Outro novo conceito em prática é a “letalidade sintética”, na qual a inibição combinada de duas ou mais vias intracelulares leva à morte das células tumorais. Por exemplo, alguns tumores de ovário estão correlacionados a mutações no gene BRCA1 e BRCA2 de reparo de DNA. Os medicamentos (ex: olaparibe) que inibem outra enzima de reparo de DNA, a poli-adenosina-ribose-polimerase (PARP), ocasionam a morte seletiva de células tumorais que tem BRCA1/2 mutados e que assim ficam sem alternativa de “recuperação” ou de “escape” dos danos ao DNA. Na prática, o uso desses inibidores aumentou o tempo de sobrevida livre de doença de pacientes com câncer de ovário avançado e a possibilidade de uso em outros tipos tumorais tem sido investigada.
Por fim, mas de forma não menos importante, tem-se a implementação das diversas técnicas de “Biópsia Líquida”, na qual uma pequena amostra de algum líquido corporal (sangue, urina, saliva, líquor ou sêmen) é utilizada para a detecção da presença de “marcadores” alterados no câncer.

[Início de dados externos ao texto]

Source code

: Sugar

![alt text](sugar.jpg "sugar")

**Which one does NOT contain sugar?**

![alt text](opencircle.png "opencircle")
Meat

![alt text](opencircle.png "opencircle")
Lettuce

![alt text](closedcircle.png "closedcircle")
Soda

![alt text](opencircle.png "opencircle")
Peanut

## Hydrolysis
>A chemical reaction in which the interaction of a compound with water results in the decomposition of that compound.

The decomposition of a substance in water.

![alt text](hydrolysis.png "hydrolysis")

Esses marcadores, por sua vez, podem ser células tumorais, DNA livre, exossomos – pequenas vesículas que são secretadas na corrente sanguínea pelas células e que podem que carregar tanto ácidos nucleicos como proteínas, e, até mesmo, pequenas sequências de RNA livre. Como a técnica utiliza, na maioria das vezes, líquidos corporais facilmente acessíveis, torna-se possível acompanhar a resposta do paciente em praticamente todos os estágios de tratamento e no pós-tratamento. Quaisquer mínimas alterações podem ser percebidas no sangue, e assim, evitar a recidiva, antes mesmo que ela se manifeste clinicamente. O uso de DNA na biópsia líquida já está ocorrendo no mundo, porém, devido aos custos, no Brasil está mais restrito à pesquisa, ainda que possa vir a ser implementado em futuro próximo (alguns centros clínicos de forte tradição de pesquisa já o realizam, ainda que não rotineiramente). O uso de células tumorais circulantes (CTCs) mostrou-se mais desafiador, considerando a heterogeneidade intra- e intertumoral/ interpessoal. Porém, para casos específicos (p ex., tumores metastáticos de mama, próstata e colo-retal), uma técnica baseada em CTCs já foi aprovada pela agência regulatória americana FDA para prognóstico. Já o uso de diferentes tipos de RNA se encontra majoritariamente em pesquisa, porém, como no passado, ela poderá levar à descoberta de novas vias alteradas no câncer, que por sua vez podem elucidar novos alvos, e abrir novas perspectivas.
Assim, vivemos um momento tanto desafiador quanto belo. Desafiador, porque, além de entender as vias de sinalização celulares, as alterações moleculares do câncer, é preciso inovar com técnicas que sejam viáveis, aplicáveis e custo-efetivas, sobretudo em um País continental e desigual como o nosso. E, para tipos tumorais mais raros, ou mais silenciosos, o desafio apresenta-se ainda maior, pela escassez de amostras e até mesmo de ensaios clínicos robustos. Por outro lado, é encantador ver que mudamos o paradigma de “câncer = sentença de morte” para “câncer, um inimigo passível de ser domado, se suficientemente conhecido”. E, para a geração desse conhecimento é que seguimos trabalhando!